Present the lines below as a numbered list, leaving out any blank lines.
----
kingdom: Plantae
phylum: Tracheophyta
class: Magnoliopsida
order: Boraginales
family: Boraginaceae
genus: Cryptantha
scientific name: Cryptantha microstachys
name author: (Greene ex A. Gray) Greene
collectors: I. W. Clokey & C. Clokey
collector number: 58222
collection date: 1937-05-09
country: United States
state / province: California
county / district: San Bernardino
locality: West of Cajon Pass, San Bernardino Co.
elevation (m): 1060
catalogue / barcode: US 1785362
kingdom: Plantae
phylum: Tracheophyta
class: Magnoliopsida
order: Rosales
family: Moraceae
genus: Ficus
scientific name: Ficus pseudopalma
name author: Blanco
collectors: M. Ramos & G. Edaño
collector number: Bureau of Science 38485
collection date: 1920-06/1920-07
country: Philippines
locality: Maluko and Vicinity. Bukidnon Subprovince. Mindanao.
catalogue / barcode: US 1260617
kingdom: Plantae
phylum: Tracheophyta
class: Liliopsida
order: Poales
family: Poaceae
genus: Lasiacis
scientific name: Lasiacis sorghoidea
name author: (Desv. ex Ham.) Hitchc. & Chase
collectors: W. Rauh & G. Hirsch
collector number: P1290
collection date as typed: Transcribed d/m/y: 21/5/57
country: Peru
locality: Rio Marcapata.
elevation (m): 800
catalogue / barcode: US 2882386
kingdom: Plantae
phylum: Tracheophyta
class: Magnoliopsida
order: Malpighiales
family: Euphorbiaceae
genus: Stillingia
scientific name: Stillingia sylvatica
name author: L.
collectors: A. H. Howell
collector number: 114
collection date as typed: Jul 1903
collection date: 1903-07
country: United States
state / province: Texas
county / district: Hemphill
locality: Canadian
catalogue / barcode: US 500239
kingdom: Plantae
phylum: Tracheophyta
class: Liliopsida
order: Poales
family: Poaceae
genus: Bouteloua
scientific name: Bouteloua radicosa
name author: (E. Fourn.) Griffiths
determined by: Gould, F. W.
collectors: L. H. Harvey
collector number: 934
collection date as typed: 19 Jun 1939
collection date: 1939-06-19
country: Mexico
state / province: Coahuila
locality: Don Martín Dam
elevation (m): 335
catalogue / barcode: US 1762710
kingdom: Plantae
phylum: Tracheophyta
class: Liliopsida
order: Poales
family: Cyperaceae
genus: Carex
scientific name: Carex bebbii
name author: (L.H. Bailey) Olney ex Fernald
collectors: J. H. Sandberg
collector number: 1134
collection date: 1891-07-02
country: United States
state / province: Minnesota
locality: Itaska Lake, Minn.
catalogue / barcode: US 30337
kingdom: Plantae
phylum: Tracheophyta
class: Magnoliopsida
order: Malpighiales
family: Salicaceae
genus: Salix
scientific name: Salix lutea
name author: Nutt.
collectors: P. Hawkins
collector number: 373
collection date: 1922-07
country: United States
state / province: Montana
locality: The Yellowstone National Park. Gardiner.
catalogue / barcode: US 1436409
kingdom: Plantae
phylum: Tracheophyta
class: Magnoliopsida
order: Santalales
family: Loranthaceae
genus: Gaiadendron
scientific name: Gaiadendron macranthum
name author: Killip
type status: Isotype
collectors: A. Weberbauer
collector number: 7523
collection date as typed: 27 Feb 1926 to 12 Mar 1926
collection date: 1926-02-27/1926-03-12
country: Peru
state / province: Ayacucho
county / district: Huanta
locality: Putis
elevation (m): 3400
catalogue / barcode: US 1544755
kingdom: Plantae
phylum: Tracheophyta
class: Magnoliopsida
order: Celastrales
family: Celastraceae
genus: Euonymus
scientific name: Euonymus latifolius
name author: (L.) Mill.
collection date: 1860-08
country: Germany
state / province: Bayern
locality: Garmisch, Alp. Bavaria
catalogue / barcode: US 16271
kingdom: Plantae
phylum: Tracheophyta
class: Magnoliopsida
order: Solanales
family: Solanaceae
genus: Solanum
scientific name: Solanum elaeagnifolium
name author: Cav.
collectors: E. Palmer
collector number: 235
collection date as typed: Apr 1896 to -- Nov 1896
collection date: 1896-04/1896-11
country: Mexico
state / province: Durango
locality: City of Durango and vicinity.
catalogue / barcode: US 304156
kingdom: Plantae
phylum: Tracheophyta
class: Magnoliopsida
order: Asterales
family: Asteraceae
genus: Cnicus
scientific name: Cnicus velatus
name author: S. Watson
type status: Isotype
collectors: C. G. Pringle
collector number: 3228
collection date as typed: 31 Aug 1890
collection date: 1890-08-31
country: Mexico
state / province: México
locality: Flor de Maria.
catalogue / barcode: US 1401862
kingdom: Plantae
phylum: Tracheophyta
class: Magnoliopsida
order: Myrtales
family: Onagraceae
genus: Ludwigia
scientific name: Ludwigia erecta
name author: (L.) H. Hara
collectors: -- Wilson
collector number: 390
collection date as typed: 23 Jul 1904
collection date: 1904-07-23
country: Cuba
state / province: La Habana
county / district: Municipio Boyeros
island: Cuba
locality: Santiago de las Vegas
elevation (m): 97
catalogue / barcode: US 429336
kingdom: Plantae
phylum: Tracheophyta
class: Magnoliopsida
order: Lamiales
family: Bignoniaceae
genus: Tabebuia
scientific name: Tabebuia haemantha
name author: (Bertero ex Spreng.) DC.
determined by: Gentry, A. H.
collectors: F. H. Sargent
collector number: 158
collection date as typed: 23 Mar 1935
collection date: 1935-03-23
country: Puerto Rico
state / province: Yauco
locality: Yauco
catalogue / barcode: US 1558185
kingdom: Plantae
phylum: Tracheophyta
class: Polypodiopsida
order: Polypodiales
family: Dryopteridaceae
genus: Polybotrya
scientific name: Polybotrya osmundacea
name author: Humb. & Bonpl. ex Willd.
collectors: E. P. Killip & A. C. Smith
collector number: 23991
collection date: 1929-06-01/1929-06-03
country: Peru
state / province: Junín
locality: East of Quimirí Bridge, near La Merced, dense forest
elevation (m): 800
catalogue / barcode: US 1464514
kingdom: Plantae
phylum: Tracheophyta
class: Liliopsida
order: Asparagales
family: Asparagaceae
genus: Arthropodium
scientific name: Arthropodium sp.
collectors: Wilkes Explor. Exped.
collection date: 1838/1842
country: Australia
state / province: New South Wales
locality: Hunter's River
----
■ Complete output
1. kingdom: Plantae
2. phylum: Tracheophyta
3. class: Magnoliopsida
4. order: Boraginales
5. family: Boraginaceae
6. genus: Cryptantha
7. scientific name: Cryptantha microstachys
8. name author: (Greene ex A. Gray) Greene
9. collectors: I. W. Clokey & C. Clokey
10. collector number: 58222
11. collection date: 1937-05-09
12. country: United States
13. state / province: California
14. county / district: San Bernardino
15. locality: West of Cajon Pass, San Bernardino Co.
16. elevation (m): 1060
17. catalogue / barcode: US 1785362
18. kingdom: Plantae
19. phylum: Tracheophyta
20. class: Magnoliopsida
21. order: Rosales
22. family: Moraceae
23. genus: Ficus
24. scientific name: Ficus pseudopalma
25. name author: Blanco
26. collectors: M. Ramos & G. Edaño
27. collector number: Bureau of Science 38485
28. collection date: 1920-06/1920-07
29. country: Philippines
30. locality: Maluko and Vicinity. Bukidnon Subprovince. Mindanao.
31. catalogue / barcode: US 1260617
32. kingdom: Plantae
33. phylum: Tracheophyta
34. class: Liliopsida
35. order: Poales
36. family: Poaceae
37. genus: Lasiacis
38. scientific name: Lasiacis sorghoidea
39. name author: (Desv. ex Ham.) Hitchc. & Chase
40. collectors: W. Rauh & G. Hirsch
41. collector number: P1290
42. collection date as typed: Transcribed d/m/y: 21/5/57
43. country: Peru
44. locality: Rio Marcapata.
45. elevation (m): 800
46. catalogue / barcode: US 2882386
47. kingdom: Plantae
48. phylum: Tracheophyta
49. class: Magnoliopsida
50. order: Malpighiales
51. family: Euphorbiaceae
52. genus: Stillingia
53. scientific name: Stillingia sylvatica
54. name author: L.
55. collectors: A. H. Howell
56. collector number: 114
57. collection date as typed: Jul 1903
58. collection date: 1903-07
59. country: United States
60. state / province: Texas
61. county / district: Hemphill
62. locality: Canadian
63. catalogue / barcode: US 500239
64. kingdom: Plantae
65. phylum: Tracheophyta
66. class: Liliopsida
67. order: Poales
68. family: Poaceae
69. genus: Bouteloua
70. scientific name: Bouteloua radicosa
71. name author: (E. Fourn.) Griffiths
72. determined by: Gould, F. W.
73. collectors: L. H. Harvey
74. collector number: 934
75. collection date as typed: 19 Jun 1939
76. collection date: 1939-06-19
77. country: Mexico
78. state / province: Coahuila
79. locality: Don Martín Dam
80. elevation (m): 335
81. catalogue / barcode: US 1762710
82. kingdom: Plantae
83. phylum: Tracheophyta
84. class: Liliopsida
85. order: Poales
86. family: Cyperaceae
87. genus: Carex
88. scientific name: Carex bebbii
89. name author: (L.H. Bailey) Olney ex Fernald
90. collectors: J. H. Sandberg
91. collector number: 1134
92. collection date: 1891-07-02
93. country: United States
94. state / province: Minnesota
95. locality: Itaska Lake, Minn.
96. catalogue / barcode: US 30337
97. kingdom: Plantae
98. phylum: Tracheophyta
99. class: Magnoliopsida
100. order: Malpighiales
101. family: Salicaceae
102. genus: Salix
103. scientific name: Salix lutea
104. name author: Nutt.
105. collectors: P. Hawkins
106. collector number: 373
107. collection date: 1922-07
108. country: United States
109. state / province: Montana
110. locality: The Yellowstone National Park. Gardiner.
111. catalogue / barcode: US 1436409
112. kingdom: Plantae
113. phylum: Tracheophyta
114. class: Magnoliopsida
115. order: Santalales
116. family: Loranthaceae
117. genus: Gaiadendron
118. scientific name: Gaiadendron macranthum
119. name author: Killip
120. type status: Isotype
121. collectors: A. Weberbauer
122. collector number: 7523
123. collection date as typed: 27 Feb 1926 to 12 Mar 1926
124. collection date: 1926-02-27/1926-03-12
125. country: Peru
126. state / province: Ayacucho
127. county / district: Huanta
128. locality: Putis
129. elevation (m): 3400
130. catalogue / barcode: US 1544755
131. kingdom: Plantae
132. phylum: Tracheophyta
133. class: Magnoliopsida
134. order: Celastrales
135. family: Celastraceae
136. genus: Euonymus
137. scientific name: Euonymus latifolius
138. name author: (L.) Mill.
139. collection date: 1860-08
140. country: Germany
141. state / province: Bayern
142. locality: Garmisch, Alp. Bavaria
143. catalogue / barcode: US 16271
144. kingdom: Plantae
145. phylum: Tracheophyta
146. class: Magnoliopsida
147. order: Solanales
148. family: Solanaceae
149. genus: Solanum
150. scientific name: Solanum elaeagnifolium
151. name author: Cav.
152. collectors: E. Palmer
153. collector number: 235
154. collection date as typed: Apr 1896 to -- Nov 1896
155. collection date: 1896-04/1896-11
156. country: Mexico
157. state / province: Durango
158. locality: City of Durango and vicinity.
159. catalogue / barcode: US 304156
160. kingdom: Plantae
161. phylum: Tracheophyta
162. class: Magnoliopsida
163. order: Asterales
164. family: Asteraceae
165. genus: Cnicus
166. scientific name: Cnicus velatus
167. name author: S. Watson
168. type status: Isotype
169. collectors: C. G. Pringle
170. collector number: 3228
171. collection date as typed: 31 Aug 1890
172. collection date: 1890-08-31
173. country: Mexico
174. state / province: México
175. locality: Flor de Maria.
176. catalogue / barcode: US 1401862
177. kingdom: Plantae
178. phylum: Tracheophyta
179. class: Magnoliopsida
180. order: Myrtales
181. family: Onagraceae
182. genus: Ludwigia
183. scientific name: Ludwigia erecta
184. name author: (L.) H. Hara
185. collectors: -- Wilson
186. collector number: 390
187. collection date as typed: 23 Jul 1904
188. collection date: 1904-07-23
189. country: Cuba
190. state / province: La Habana
191. county / district: Municipio Boyeros
192. island: Cuba
193. locality: Santiago de las Vegas
194. elevation (m): 97
195. catalogue / barcode: US 429336
196. kingdom: Plantae
197. phylum: Tracheophyta
198. class: Magnoliopsida
199. order: Lamiales
200. family: Bignoniaceae
201. genus: Tabebuia
202. scientific name: Tabebuia haemantha
203. name author: (Bertero ex Spreng.) DC.
204. determined by: Gentry, A. H.
205. collectors: F. H. Sargent
206. collector number: 158
207. collection date as typed: 23 Mar 1935
208. collection date: 1935-03-23
209. country: Puerto Rico
210. state / province: Yauco
211. locality: Yauco
212. catalogue / barcode: US 1558185
213. kingdom: Plantae
214. phylum: Tracheophyta
215. class: Polypodiopsida
216. order: Polypodiales
217. family: Dryopteridaceae
218. genus: Polybotrya
219. scientific name: Polybotrya osmundacea
220. name author: Humb. & Bonpl. ex Willd.
221. collectors: E. P. Killip & A. C. Smith
222. collector number: 23991
223. collection date: 1929-06-01/1929-06-03
224. country: Peru
225. state / province: Junín
226. locality: East of Quimirí Bridge, near La Merced, dense forest
227. elevation (m): 800
228. catalogue / barcode: US 1464514
229. kingdom: Plantae
230. phylum: Tracheophyta
231. class: Liliopsida
232. order: Asparagales
233. family: Asparagaceae
234. genus: Arthropodium
235. scientific name: Arthropodium sp.
236. collectors: Wilkes Explor. Exped.
237. collection date: 1838/1842
238. country: Australia
239. state / province: New South Wales
240. locality: Hunter's River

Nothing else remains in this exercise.